日本を代表する植物分類学者 牧野富太郎博士の名前を学名に持つ世界最小のらん「ヨウラクラン」の受粉に、体長が1ミリほどのタマバエが関わっていることが東京大学附属小石川植物園の研究でわかりました。

らんの9割近くは受粉がどのように行われているか解明されておらず、植物園は貴重ならんの繁殖にもつながるとしています。

ヨウラクランは花の大きさが1ミリ以下で世界最小のらんといわれ、国内では宮城県以南に分布しています。

牧野博士が最終的な分類を定義し学名には、Oberonia japonica(Maxim.)Makino(おべろにあ やぽにか(まきしもびっち)まきの)と博士の名前がつけられています。

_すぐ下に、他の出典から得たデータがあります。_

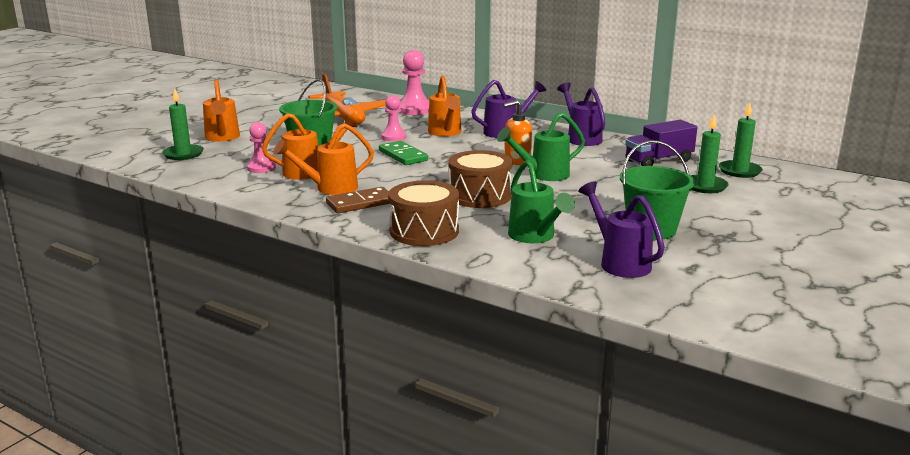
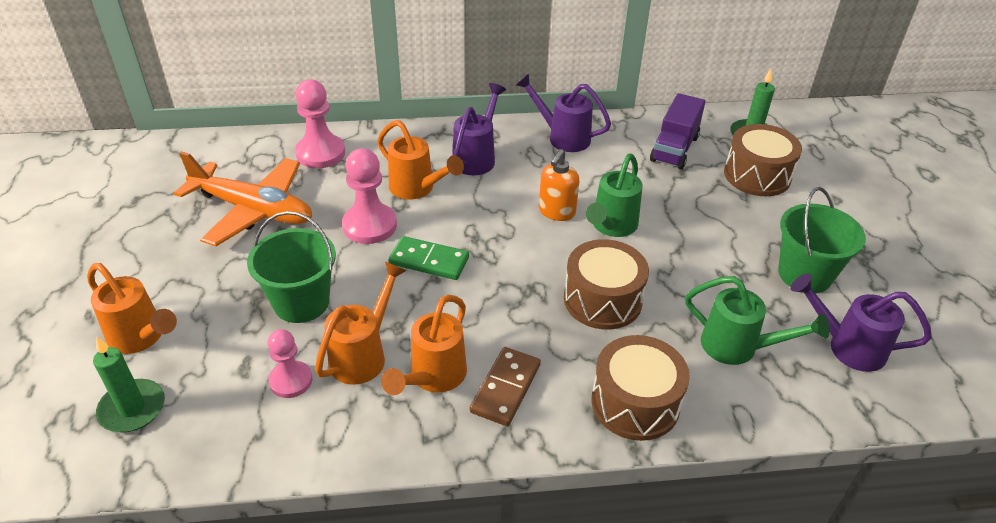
camera: 40 degrees left, 20 degrees up
pink pawn [381,95,407,141] -> pink pawn [342,148,397,244], size x1.54
green candle [690,114,729,193] -> brown drum [724,124,802,196]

植物の受粉は風など自然によるものや虫などが媒介するケースがありますが、ヨウラクランについては、具体的なことはわかっていませんでした。

牧野博士も長年所属した小石川植物園で研究を続ける東京大学大学院生の砂川勇太さんは去年5月、愛知県内の梅園で開花したヨウラクランを26時間以上連続して観察し、夜8時から翌朝にかけて大量の体長1ミリほどのタマバエが体に花粉の塊をつけるなどして受粉に関わっていることを初めて確認したということです。

らんは世界全体で2万8000種が分布していますが、その9割近くは受粉がどのように行われているかわかっておらず、ほかのランの受粉方法の解明にもつながる可能性があるということです。

この研究結果は論文として30日に発行されたアメリカの学会誌に掲載されました。

小石川植物園の園長で東京大学大学院の川北篤 教授は「世界最小級のランに最小級の花粉を運ぶ昆虫が関与していたということだ。植物と昆虫とのこうした関係を維持するために人がどんな環境を守ればいいのかがわかってくるので大きな意義がある」と話しています。